Geplant ist darüber hinaus auch ein zweiter Mechanismus, der schon vor der Erstellung der Treibhausgasinventur, die erst spät veröffentlicht wird, greifen soll: Zeichnet sich bereits in einer Prognose ab, dass die Klimaziele nicht erreicht werden, kommt das geplante Klimakabinett ins Spiel. Dieses muss, in Einbeziehung des ebenfalls geplanten wissenschaftlichen Beirats, innerhalb von sechs Monaten nach Veröffentlichung der Prognose, Vorschläge für Sofortmaßnahmen an die Regierung herantragen. Die Maßnahmen sollen vorrangig in jenen Sektoren gesetzt werden, in denen das Klimaziel verfehlt wurde. Dann ist die Regierung am Zug.

Sollten die Regierungsmaßnahmen nicht ambitioniert genug sein, setzt als Ultima Ratio ein weiterer Preismechanismus ein, der im Text als Notfallmaßnahme beschrieben wird: Sollte das Klimaziel in einem Sektor trotz aller Bemühungen überschritten werden, sollen bestehende Steuern auf fossile Energieträger um jeweils 50 Prozent erhöht werden. Auch hier sollen die zusätzlichen Erlöse in den Investitionsfonds fließen.

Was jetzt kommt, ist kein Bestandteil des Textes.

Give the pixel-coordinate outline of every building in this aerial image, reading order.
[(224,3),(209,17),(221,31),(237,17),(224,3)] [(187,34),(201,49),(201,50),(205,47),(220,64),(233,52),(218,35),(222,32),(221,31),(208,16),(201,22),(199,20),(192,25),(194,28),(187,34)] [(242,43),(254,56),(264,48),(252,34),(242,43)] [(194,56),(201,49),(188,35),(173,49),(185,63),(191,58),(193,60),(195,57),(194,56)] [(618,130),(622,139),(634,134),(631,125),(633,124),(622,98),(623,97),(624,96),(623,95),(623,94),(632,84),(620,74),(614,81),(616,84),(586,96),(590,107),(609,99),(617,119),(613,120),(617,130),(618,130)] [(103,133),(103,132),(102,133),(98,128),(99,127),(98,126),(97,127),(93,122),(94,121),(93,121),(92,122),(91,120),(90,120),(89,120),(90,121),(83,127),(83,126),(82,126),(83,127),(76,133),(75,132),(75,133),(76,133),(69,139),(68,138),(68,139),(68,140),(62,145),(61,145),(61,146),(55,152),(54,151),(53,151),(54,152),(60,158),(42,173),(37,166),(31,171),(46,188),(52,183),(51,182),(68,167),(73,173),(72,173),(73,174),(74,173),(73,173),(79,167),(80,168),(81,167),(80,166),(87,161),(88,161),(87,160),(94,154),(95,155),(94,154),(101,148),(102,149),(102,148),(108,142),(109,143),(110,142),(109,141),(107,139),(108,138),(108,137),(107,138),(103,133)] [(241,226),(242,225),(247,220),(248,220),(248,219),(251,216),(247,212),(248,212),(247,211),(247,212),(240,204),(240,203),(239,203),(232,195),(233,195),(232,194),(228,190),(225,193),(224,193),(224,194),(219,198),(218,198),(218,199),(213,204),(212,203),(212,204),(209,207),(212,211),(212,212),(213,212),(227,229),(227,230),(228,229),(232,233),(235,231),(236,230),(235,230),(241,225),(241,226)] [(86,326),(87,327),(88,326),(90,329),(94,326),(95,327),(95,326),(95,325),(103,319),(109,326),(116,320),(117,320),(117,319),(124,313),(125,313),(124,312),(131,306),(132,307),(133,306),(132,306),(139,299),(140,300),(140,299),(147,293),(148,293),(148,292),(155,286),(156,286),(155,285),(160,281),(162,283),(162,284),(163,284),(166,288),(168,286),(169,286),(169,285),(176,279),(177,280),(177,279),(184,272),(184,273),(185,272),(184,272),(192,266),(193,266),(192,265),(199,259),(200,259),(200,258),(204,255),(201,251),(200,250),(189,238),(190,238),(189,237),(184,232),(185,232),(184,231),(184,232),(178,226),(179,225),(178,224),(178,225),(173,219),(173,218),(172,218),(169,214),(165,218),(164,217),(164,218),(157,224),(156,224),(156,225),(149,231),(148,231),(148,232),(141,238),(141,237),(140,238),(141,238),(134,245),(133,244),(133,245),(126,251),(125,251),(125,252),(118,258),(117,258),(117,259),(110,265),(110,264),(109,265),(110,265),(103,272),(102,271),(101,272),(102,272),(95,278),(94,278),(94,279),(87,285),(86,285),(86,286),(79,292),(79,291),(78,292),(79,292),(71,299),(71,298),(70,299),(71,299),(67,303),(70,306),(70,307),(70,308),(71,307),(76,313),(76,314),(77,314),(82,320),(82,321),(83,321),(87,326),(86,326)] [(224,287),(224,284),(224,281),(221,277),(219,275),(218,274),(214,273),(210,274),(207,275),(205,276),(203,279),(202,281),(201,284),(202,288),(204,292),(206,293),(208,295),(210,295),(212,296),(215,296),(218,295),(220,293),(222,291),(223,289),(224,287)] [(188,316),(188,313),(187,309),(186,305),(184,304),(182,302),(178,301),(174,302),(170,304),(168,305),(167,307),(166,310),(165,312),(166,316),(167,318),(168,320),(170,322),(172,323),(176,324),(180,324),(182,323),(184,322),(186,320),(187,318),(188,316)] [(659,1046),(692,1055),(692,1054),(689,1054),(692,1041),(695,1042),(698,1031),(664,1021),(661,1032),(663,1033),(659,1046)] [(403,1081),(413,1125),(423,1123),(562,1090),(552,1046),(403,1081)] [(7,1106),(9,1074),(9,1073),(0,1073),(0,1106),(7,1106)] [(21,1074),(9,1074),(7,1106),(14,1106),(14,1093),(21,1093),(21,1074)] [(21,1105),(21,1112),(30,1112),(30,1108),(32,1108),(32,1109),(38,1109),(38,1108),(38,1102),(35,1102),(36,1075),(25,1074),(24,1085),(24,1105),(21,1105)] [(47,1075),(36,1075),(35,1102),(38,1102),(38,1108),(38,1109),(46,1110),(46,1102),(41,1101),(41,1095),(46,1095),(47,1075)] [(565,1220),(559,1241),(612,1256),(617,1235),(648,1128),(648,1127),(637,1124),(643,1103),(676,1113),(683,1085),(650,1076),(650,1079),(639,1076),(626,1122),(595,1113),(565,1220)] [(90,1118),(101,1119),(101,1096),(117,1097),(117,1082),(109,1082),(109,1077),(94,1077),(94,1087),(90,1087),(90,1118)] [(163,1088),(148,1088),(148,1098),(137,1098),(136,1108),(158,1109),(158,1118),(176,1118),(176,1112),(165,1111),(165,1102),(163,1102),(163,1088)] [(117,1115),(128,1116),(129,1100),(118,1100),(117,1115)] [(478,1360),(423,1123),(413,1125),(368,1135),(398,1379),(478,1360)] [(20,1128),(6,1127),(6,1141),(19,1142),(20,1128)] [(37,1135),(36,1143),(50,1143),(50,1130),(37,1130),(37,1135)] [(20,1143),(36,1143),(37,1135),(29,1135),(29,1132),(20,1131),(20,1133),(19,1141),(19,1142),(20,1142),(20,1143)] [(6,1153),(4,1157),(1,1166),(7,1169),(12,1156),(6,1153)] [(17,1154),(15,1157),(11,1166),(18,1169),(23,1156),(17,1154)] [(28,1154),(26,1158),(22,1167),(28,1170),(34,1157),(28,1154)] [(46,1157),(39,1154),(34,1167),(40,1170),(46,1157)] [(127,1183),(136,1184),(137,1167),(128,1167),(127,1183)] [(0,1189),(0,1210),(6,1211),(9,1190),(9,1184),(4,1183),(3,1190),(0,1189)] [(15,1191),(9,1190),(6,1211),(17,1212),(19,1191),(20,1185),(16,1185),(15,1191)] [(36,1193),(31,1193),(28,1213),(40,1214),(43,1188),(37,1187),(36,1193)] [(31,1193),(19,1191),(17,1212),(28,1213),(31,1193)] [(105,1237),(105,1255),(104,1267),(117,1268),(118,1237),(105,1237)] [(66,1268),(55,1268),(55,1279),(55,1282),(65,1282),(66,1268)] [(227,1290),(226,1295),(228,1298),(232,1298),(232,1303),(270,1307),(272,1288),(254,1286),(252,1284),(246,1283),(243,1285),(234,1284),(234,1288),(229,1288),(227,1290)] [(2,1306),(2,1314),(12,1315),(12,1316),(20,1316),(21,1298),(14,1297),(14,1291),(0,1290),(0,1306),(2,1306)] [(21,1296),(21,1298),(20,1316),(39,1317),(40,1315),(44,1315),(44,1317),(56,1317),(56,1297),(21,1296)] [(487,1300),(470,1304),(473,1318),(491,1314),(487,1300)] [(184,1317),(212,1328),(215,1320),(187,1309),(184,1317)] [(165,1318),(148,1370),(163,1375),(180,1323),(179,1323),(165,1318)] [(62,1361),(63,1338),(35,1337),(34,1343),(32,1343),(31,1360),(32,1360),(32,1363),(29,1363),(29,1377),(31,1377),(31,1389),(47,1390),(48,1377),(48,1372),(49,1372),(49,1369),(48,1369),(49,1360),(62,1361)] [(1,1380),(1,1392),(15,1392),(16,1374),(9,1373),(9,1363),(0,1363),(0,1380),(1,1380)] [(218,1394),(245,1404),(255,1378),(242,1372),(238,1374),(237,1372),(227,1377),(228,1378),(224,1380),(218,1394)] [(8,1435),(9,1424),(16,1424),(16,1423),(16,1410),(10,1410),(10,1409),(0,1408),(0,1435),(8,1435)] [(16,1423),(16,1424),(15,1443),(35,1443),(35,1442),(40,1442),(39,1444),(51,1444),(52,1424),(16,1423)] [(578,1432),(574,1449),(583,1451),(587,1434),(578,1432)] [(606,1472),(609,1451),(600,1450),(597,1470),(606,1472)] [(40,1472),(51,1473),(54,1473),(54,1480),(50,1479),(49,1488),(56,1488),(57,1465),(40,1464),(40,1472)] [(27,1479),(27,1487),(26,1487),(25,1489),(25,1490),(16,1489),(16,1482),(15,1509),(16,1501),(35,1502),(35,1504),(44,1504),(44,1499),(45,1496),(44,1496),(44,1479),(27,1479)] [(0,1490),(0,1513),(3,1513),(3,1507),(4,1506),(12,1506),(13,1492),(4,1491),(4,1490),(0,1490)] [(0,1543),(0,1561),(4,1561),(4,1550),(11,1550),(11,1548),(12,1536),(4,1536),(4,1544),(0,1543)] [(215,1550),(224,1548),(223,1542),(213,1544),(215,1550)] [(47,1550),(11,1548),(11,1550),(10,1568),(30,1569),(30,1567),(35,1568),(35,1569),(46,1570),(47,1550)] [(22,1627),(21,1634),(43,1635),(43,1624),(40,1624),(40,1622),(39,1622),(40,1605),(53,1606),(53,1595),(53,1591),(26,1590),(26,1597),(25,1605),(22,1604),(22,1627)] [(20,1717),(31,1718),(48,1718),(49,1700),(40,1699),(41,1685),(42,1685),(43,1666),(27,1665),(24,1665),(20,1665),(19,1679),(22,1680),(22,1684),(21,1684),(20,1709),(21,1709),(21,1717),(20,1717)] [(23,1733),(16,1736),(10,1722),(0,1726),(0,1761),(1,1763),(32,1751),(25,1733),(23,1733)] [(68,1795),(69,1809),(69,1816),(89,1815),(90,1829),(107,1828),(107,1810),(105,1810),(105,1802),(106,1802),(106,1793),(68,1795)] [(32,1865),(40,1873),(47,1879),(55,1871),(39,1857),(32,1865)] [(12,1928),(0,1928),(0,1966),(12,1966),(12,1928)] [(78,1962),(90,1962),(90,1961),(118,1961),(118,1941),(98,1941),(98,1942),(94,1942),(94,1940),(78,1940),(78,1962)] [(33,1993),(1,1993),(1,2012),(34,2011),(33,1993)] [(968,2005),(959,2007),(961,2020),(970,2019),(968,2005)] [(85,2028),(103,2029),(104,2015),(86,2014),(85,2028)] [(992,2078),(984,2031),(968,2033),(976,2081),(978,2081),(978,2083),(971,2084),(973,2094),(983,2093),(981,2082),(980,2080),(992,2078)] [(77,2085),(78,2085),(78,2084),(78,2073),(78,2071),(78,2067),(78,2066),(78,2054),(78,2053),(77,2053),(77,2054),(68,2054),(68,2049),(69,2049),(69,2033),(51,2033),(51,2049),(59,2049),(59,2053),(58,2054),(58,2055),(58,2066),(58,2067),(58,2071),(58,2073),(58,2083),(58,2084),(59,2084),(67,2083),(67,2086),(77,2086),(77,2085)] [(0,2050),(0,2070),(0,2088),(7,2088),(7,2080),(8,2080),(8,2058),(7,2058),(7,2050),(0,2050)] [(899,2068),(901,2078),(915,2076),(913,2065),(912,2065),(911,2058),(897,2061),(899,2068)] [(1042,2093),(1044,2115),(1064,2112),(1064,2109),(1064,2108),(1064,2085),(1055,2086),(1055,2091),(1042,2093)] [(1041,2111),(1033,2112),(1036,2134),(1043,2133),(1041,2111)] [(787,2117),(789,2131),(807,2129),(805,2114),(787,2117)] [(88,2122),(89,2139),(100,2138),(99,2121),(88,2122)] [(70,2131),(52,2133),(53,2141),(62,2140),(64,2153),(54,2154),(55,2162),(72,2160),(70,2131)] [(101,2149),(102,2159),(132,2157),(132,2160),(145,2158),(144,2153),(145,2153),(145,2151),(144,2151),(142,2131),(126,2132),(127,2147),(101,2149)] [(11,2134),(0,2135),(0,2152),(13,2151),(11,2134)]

Vor allem im Verkehrssektor hat Österreich noch viele Aufgaben im Klimaschutz vor sich.
Foto: APA/EXPA/ JOHANN GRODER

Wie dem Entwurf zu entnehmen ist, sollen die Emissionen jedenfalls rasch sinken: Bis 2030 soll der Netto-Ausstoß in Österreich im Vergleich zu heuer halbiert werden. Die Werte beziehen sich jedoch jeweils nur auf Treibhausgase, die außerhalb des Emissionshandels anfallen – wie etwa Landwirtschaft, Verkehr und Gebäude. Wie in jenen Bereichen, die unter das EU-Regime fallen, Klimaneutralität erreicht werden soll, erschließt sich aus dem Entwurf nicht.

Der Pfad zur Klimaneutralität wurde in dem Papier in zwei Perioden unterteilt: Zwischen 2021 und 2030 sollen die Netto-Emissionen im Land jährlich zwischen 5,3 und neun Prozent sinken. Zwischen 2031 und 2040 sinkt der Wert noch stärker ab. Zum Vergleich: Experten gehen davon aus, dass Österreichs Ausstoß im Vorjahr durch die Corona-Einschränkungen um bis zu zehn Prozent gesunken ist.

Netto-Null bis 2040

Bis 2040 soll jedenfalls die "Netto Null" erreicht werden. Das heißt aber nicht, dass bis dahin der gesamte Ausstoß bei null liegen muss. Das wäre beispielsweise in der Landwirtschaft gar nicht möglich. Deshalb kann Österreich einen Teil der Emissionen kompensieren, zum Beispiel durch Kohlenstoffspeicherung in Senken.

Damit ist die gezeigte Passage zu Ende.